## ACTION ITEM:
Your answer should consist of the lines below that hold the word "middle".

_ _ _ _

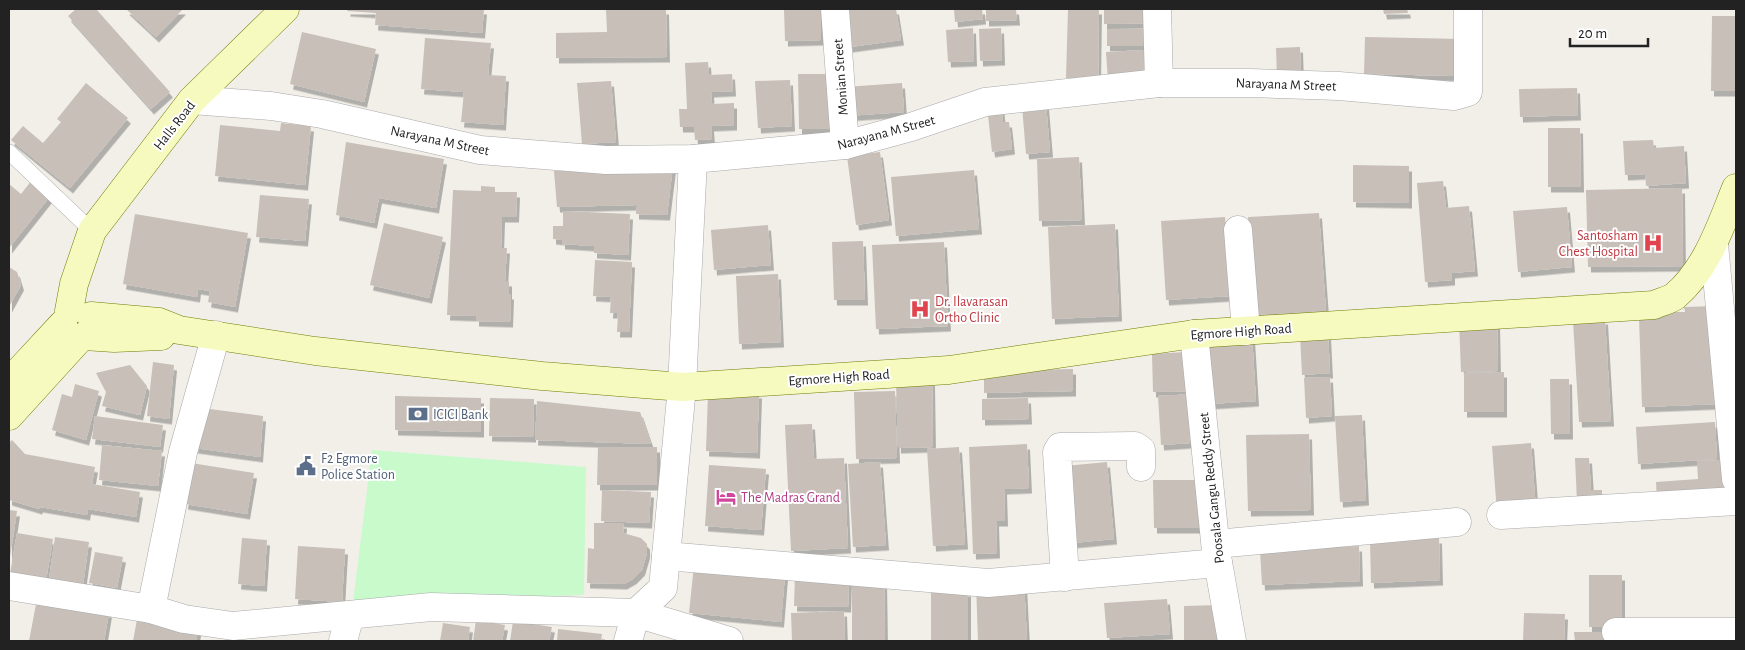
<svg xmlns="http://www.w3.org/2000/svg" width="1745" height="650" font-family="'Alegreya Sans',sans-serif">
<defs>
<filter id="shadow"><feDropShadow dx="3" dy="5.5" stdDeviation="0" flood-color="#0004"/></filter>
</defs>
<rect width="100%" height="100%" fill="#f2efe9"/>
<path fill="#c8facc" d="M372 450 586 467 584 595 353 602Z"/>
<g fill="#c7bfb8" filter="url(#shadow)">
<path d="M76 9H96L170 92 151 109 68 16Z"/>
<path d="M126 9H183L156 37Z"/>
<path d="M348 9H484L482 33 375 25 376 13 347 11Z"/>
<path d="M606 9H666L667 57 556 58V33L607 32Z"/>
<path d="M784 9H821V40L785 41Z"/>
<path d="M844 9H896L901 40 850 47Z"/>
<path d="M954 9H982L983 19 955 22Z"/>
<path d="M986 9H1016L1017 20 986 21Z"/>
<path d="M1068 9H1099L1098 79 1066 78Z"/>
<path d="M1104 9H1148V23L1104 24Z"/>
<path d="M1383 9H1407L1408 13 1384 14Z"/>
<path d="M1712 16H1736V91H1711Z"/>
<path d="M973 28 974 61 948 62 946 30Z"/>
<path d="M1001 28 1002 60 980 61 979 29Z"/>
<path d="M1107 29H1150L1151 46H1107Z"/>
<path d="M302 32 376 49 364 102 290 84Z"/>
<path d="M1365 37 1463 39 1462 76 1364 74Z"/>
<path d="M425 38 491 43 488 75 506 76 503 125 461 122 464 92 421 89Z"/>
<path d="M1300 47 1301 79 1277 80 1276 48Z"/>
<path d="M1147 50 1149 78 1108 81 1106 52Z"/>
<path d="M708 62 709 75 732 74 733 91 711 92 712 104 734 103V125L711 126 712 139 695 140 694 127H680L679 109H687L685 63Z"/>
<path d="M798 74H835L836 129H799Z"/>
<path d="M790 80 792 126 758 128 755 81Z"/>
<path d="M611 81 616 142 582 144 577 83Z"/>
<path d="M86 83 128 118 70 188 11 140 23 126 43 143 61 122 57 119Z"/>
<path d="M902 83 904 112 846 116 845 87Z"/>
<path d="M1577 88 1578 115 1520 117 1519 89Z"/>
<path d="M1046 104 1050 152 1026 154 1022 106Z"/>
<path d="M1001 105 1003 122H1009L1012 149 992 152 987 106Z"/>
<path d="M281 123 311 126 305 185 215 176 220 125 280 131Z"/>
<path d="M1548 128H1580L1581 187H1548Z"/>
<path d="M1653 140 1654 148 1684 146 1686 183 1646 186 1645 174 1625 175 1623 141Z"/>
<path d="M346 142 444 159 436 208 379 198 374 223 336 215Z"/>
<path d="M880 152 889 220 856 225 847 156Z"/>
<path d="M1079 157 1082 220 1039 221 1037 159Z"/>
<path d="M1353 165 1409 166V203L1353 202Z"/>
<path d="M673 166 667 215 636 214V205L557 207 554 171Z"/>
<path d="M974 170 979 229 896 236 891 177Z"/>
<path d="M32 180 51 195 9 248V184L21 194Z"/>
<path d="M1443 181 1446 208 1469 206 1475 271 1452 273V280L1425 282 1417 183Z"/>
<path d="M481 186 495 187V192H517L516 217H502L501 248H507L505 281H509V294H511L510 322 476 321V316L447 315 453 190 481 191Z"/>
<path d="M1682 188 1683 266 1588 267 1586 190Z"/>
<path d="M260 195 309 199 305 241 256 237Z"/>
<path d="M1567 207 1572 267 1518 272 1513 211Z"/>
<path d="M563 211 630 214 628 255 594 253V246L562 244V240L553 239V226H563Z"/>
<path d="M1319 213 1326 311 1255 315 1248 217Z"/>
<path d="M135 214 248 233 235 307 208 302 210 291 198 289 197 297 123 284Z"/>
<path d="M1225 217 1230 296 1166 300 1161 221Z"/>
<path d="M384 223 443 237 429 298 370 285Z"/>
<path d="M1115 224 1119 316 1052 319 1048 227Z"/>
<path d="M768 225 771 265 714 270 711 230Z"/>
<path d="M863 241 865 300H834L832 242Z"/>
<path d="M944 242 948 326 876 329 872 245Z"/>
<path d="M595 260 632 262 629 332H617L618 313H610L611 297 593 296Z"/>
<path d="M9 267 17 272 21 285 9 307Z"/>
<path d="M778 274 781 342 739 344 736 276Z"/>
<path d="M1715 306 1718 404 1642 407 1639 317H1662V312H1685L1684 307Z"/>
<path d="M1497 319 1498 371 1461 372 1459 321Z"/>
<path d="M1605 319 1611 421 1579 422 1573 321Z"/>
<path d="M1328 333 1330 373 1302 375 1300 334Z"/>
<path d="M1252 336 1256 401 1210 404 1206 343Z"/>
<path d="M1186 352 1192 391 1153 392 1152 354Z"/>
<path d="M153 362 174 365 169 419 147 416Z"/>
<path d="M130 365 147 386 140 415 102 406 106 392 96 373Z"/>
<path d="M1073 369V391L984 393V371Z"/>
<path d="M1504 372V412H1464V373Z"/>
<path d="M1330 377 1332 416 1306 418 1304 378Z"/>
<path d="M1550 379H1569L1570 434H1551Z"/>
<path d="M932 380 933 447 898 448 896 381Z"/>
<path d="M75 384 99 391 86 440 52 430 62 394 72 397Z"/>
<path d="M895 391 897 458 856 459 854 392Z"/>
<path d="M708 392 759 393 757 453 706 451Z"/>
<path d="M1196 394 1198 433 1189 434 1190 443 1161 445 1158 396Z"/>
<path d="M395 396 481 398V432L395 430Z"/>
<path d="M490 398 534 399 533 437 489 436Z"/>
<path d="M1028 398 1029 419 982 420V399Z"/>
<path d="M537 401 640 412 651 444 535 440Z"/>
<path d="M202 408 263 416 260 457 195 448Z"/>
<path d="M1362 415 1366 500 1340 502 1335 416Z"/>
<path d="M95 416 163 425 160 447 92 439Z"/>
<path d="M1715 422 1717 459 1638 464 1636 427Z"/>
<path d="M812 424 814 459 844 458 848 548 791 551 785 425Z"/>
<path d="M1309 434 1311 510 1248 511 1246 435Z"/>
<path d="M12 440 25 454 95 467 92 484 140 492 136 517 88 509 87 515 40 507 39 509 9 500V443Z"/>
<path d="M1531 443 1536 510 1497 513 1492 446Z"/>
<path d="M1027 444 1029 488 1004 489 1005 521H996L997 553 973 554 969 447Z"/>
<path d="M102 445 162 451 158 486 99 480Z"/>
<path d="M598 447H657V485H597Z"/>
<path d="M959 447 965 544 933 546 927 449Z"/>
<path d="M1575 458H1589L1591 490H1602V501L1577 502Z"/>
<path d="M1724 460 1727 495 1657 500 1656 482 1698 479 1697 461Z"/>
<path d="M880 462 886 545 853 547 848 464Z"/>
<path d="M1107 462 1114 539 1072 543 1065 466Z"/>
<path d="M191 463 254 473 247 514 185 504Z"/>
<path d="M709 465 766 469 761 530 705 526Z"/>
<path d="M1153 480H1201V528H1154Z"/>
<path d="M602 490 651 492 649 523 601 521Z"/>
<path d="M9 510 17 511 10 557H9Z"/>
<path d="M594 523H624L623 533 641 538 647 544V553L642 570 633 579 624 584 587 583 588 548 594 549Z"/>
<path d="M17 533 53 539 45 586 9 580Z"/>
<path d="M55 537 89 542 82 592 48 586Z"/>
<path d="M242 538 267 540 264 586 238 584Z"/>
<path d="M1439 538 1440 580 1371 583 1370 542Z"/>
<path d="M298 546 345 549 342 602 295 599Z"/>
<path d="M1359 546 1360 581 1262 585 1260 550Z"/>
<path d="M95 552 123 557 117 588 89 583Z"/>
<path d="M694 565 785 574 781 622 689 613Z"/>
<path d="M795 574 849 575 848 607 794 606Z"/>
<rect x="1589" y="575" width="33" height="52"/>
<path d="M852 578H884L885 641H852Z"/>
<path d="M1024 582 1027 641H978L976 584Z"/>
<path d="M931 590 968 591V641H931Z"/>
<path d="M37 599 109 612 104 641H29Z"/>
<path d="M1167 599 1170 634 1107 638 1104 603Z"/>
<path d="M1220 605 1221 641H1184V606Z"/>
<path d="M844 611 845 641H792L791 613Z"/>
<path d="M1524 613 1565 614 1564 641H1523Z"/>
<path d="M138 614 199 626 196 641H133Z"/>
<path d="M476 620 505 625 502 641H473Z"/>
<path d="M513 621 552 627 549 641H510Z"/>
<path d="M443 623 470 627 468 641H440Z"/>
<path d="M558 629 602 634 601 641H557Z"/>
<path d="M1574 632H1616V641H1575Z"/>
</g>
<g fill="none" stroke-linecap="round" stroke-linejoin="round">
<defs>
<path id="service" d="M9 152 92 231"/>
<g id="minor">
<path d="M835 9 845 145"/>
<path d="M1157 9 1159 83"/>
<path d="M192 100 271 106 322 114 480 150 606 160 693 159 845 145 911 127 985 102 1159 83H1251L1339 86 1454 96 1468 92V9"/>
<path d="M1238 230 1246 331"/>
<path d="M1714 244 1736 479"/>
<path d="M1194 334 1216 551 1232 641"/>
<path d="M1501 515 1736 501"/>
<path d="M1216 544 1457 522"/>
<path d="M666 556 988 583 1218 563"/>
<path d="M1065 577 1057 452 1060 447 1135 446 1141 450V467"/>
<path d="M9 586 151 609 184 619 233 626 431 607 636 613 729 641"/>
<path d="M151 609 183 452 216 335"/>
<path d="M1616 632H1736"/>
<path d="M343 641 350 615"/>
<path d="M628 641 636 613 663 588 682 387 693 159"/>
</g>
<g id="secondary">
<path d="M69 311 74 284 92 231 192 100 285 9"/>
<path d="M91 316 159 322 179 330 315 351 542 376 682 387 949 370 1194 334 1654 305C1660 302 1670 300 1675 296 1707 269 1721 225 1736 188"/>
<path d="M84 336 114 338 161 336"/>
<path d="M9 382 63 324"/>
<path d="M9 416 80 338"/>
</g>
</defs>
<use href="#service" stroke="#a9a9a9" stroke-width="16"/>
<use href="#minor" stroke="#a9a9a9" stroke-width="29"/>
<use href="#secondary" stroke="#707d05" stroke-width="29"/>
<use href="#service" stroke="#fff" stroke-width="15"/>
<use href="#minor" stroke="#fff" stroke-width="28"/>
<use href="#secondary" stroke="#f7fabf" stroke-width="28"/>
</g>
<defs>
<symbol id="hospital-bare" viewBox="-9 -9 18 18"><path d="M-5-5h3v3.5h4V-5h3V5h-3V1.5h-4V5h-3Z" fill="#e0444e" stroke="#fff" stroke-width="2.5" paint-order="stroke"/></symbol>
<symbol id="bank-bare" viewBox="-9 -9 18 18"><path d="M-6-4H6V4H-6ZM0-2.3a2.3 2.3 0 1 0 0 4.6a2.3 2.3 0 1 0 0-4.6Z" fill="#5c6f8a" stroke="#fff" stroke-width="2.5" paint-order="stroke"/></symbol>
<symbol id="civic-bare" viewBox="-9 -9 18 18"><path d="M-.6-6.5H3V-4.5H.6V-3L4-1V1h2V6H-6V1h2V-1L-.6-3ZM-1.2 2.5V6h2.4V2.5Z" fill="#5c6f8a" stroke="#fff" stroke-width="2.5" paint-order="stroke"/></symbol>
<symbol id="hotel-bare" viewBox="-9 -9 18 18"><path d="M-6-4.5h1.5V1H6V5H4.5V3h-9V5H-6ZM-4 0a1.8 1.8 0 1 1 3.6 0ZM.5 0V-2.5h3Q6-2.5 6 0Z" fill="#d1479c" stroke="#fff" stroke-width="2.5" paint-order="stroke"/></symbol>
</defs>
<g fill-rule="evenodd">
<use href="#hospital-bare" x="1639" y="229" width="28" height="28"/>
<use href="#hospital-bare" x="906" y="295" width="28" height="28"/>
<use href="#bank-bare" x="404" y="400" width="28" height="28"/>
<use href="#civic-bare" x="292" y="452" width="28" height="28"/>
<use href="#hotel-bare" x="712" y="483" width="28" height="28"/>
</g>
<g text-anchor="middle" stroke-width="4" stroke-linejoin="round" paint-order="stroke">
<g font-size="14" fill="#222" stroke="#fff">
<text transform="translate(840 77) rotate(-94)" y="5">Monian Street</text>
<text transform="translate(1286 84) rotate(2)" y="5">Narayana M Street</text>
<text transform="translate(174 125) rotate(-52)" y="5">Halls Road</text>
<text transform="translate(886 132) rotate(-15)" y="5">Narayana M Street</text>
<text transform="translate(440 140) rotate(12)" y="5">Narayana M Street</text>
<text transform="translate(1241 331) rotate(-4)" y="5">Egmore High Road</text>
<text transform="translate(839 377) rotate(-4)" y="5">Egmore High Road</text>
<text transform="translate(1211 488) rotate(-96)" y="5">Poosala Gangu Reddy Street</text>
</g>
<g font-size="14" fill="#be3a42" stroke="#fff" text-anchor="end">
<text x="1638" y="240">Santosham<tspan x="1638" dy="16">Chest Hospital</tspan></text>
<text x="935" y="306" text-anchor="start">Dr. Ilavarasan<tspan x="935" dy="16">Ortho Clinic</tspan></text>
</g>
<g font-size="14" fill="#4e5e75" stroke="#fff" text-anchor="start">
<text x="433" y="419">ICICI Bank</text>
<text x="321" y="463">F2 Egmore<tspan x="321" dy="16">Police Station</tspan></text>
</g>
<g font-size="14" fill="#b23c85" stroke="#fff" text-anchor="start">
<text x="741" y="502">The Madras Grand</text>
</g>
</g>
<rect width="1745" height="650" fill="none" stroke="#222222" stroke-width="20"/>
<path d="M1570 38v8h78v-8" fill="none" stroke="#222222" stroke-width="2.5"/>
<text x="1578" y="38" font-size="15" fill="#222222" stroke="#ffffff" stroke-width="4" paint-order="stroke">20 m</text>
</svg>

_ _ _ _

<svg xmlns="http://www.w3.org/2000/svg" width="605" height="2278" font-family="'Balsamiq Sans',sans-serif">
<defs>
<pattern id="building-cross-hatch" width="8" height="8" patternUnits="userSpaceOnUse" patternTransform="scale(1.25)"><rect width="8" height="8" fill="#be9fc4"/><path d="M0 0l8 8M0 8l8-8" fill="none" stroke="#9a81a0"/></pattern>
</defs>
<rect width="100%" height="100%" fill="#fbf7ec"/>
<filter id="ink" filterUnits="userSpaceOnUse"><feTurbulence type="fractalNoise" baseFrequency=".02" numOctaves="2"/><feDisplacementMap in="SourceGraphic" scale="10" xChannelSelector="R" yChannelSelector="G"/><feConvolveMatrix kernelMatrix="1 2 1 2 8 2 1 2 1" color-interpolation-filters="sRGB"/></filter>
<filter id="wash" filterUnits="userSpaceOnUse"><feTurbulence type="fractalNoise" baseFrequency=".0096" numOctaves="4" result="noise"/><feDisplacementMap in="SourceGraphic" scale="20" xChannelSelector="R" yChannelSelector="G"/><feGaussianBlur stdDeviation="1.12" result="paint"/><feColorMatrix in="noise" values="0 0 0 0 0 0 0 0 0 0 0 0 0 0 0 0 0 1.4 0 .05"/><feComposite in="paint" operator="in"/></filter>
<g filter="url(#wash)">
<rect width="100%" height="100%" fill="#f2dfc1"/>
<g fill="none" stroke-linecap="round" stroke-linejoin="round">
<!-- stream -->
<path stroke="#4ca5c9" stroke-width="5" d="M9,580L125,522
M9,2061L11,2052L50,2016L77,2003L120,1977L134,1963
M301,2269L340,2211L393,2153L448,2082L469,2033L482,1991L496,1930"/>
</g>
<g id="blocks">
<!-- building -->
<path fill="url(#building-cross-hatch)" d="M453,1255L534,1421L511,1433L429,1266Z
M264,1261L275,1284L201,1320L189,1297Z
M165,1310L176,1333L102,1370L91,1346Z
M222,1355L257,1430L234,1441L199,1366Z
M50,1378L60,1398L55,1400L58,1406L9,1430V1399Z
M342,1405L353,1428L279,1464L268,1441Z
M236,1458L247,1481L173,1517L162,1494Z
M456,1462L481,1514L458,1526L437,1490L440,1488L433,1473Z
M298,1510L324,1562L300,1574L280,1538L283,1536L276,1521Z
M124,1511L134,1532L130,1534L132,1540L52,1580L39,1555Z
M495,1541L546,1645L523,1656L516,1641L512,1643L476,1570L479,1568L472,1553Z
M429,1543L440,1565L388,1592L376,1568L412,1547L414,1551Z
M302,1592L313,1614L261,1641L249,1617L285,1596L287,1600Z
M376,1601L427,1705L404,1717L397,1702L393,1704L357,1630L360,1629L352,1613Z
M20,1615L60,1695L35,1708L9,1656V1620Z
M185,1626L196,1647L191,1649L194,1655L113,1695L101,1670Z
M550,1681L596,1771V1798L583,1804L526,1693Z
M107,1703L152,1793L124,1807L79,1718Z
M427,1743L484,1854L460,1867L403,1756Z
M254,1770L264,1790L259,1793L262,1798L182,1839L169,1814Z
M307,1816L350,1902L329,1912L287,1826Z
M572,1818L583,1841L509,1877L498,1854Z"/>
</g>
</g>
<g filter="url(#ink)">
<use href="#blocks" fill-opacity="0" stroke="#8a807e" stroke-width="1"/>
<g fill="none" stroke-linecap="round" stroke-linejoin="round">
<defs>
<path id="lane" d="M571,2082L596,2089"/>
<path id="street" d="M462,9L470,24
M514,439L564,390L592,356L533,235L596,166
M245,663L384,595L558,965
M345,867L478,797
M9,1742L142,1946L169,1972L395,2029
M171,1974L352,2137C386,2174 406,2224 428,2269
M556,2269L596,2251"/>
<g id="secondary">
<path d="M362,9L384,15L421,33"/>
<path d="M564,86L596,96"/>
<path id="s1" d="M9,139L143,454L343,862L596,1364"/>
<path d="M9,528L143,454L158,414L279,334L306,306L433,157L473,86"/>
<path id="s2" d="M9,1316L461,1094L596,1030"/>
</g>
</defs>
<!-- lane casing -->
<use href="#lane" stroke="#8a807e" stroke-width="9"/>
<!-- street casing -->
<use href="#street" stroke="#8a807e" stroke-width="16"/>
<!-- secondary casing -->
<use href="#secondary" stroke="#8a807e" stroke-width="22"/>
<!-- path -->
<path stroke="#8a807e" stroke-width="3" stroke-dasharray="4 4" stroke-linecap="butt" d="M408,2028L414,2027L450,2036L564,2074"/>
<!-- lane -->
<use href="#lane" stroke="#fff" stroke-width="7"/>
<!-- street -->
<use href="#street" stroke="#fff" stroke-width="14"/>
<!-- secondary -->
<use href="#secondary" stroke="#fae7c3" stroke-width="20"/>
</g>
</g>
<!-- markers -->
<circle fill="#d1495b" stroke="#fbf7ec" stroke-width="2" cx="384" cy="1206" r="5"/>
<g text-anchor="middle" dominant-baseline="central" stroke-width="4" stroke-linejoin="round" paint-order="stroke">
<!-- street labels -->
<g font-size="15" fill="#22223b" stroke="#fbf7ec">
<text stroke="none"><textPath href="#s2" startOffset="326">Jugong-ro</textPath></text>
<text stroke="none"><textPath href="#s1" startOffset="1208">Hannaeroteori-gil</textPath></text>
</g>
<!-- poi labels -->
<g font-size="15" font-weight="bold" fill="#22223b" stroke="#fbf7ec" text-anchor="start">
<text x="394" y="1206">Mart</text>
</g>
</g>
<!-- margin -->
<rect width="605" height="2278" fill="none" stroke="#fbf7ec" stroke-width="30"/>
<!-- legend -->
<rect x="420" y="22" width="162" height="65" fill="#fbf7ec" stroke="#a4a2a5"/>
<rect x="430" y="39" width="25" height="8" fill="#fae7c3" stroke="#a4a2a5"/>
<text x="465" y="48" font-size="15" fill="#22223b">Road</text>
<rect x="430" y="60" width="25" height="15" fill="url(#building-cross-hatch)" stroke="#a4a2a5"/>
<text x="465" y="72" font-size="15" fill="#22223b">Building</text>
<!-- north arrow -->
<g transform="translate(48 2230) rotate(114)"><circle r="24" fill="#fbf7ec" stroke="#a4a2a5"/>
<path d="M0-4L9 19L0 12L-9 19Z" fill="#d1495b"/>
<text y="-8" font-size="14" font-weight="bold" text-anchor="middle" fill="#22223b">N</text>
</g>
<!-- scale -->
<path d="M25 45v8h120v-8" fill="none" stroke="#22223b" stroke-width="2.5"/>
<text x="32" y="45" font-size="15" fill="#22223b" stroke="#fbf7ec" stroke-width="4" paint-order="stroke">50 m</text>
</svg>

_ _ _ _

## EXPECTED ANSWER:
<g text-anchor="middle" stroke-width="4" stroke-linejoin="round" paint-order="stroke">
<g text-anchor="middle" dominant-baseline="central" stroke-width="4" stroke-linejoin="round" paint-order="stroke">
<text y="-8" font-size="14" font-weight="bold" text-anchor="middle" fill="#22223b">N</text>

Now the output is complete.